Not a single Democrat protested—because the chamber was empty. Gingrich was playing to the cameras, and he understood that appearances, deceptive though they may be, mattered when it came to television.
This combination of messaging, media, and strategic confrontation was part of an overall politics of nihilism that Gingrich pioneered in the 1980s and 1990s. It’s difficult to capture just how novel Gingrich’s anti-establishment rhetoric was, given how central it has become to GOP politics. But Gingrich wanted to bring down the system and build something new, and Newtonian, on the rubble—just as Trump is attempting today.
Even some of the politicians with Gingrich on the frontlines of the revolution had reservations about his bomb-throwing (that tactic, too, was a priority on one list: “1. Bomb appropriate persons”). In 1994, Dan Coats, who served as a representative from Indiana throughout the 1980s, pinpointed the source of their discomfort. “Newt’s belief that to ultimately succeed you had to destroy the system so that you could rebuild it … was kind of scary stuff for some new people coming in,” he said. Opponents like Democrat Jim Wright weighed in as well, arguing, “At heart, Newt Gingrich is a nihilist. Throughout his career, he has been intent on destroying and demoralizing the existing order. He proudly calls himself a ‘systematic revolutionary.’” In Gingrich’s anti-establishment rhetoric and destructionist politics, he lay the seeds of the politics of nihilism that congressional Republicans have harvested in the Obama years.

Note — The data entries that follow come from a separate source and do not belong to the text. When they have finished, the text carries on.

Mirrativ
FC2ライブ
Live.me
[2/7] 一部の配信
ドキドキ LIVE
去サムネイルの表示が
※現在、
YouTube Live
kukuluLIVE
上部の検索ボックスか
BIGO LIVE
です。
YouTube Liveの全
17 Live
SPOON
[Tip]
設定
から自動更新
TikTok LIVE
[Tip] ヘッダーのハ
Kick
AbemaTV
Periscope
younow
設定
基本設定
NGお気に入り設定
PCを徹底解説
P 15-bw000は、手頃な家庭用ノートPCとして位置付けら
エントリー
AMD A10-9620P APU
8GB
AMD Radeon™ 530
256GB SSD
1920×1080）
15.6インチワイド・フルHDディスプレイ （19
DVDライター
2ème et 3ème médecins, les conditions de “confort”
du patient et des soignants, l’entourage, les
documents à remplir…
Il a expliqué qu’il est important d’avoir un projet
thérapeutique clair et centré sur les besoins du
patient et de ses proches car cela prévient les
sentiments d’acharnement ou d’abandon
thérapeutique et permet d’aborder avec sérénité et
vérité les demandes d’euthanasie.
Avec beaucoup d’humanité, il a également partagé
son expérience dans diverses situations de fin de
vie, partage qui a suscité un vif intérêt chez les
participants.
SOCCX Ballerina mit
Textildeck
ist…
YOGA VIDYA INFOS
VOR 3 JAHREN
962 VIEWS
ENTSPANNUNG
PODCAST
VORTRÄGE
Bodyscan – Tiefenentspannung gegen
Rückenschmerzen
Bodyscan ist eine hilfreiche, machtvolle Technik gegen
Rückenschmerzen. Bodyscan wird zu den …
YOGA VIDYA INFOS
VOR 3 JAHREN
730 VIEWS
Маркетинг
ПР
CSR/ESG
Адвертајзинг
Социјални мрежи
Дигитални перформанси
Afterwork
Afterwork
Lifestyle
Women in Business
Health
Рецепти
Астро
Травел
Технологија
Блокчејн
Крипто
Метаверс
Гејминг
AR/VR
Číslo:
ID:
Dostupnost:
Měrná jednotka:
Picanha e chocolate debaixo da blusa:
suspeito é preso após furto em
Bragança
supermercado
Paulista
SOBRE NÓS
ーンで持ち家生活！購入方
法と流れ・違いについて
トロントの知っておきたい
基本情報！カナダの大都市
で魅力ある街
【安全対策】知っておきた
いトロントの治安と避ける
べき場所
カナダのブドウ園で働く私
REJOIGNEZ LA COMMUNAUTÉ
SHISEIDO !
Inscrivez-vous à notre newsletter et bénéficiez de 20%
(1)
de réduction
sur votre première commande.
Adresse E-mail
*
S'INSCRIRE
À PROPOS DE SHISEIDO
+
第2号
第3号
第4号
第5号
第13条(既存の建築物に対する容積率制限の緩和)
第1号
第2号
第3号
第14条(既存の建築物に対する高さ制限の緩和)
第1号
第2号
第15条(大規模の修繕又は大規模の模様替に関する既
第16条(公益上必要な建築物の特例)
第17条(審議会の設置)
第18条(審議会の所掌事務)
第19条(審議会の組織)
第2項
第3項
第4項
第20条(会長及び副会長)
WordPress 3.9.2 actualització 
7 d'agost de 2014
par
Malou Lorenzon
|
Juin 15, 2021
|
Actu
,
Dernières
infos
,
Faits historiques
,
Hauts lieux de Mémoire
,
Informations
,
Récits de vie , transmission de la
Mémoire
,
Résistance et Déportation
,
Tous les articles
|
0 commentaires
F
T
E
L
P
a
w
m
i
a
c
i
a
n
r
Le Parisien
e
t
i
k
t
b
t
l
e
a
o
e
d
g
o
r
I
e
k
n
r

There’s another, more structural way the Gingrich revolution begat the Trump nomination. As Gingrich’s congressional ally Vin Weber recalled, knitting together all of Gingrich’s tactics was an overall strategy of “nationalizing” congressional politics: focusing voters’ ire on the institution and partisanship rather than the Congress’s work. The 1995 and 1996 government shutdowns are well known, but Gingrich also pioneered the politicization of the ethics process (ironically, a strategy Democrats used to force his resignation as speaker of the House in 1998). Throughout his tenure, Gingrich’s nationalization of congressional politics accelerated the neglect of the local—infrastructure spending, social services, job training. Replaced by abstractions and posturing, Congress’ paralysis today feeds alienation in communities across America. Trump is now exploiting their anxieties and alienation in the most divisive terms imaginable.
Gingrich transformed the GOP, shifting its base from a postwar to a post-Reagan conservatism, one built on opportunism, media manipulation, and political nihilism. The conventional wisdom holds that Trump’s nomination is a rejection of conservative Republicanism. Rather, it is the apotheosis of Gingrich Republicanism turned in on itself: cynical, based on abstractions, and devoted to seizing political power. Which is why Gingrich and Trump have forged an unlikely partnership. Trump is the monster Gingrich helped create, and now the master has returned to serve his monster—perhaps even as his running mate.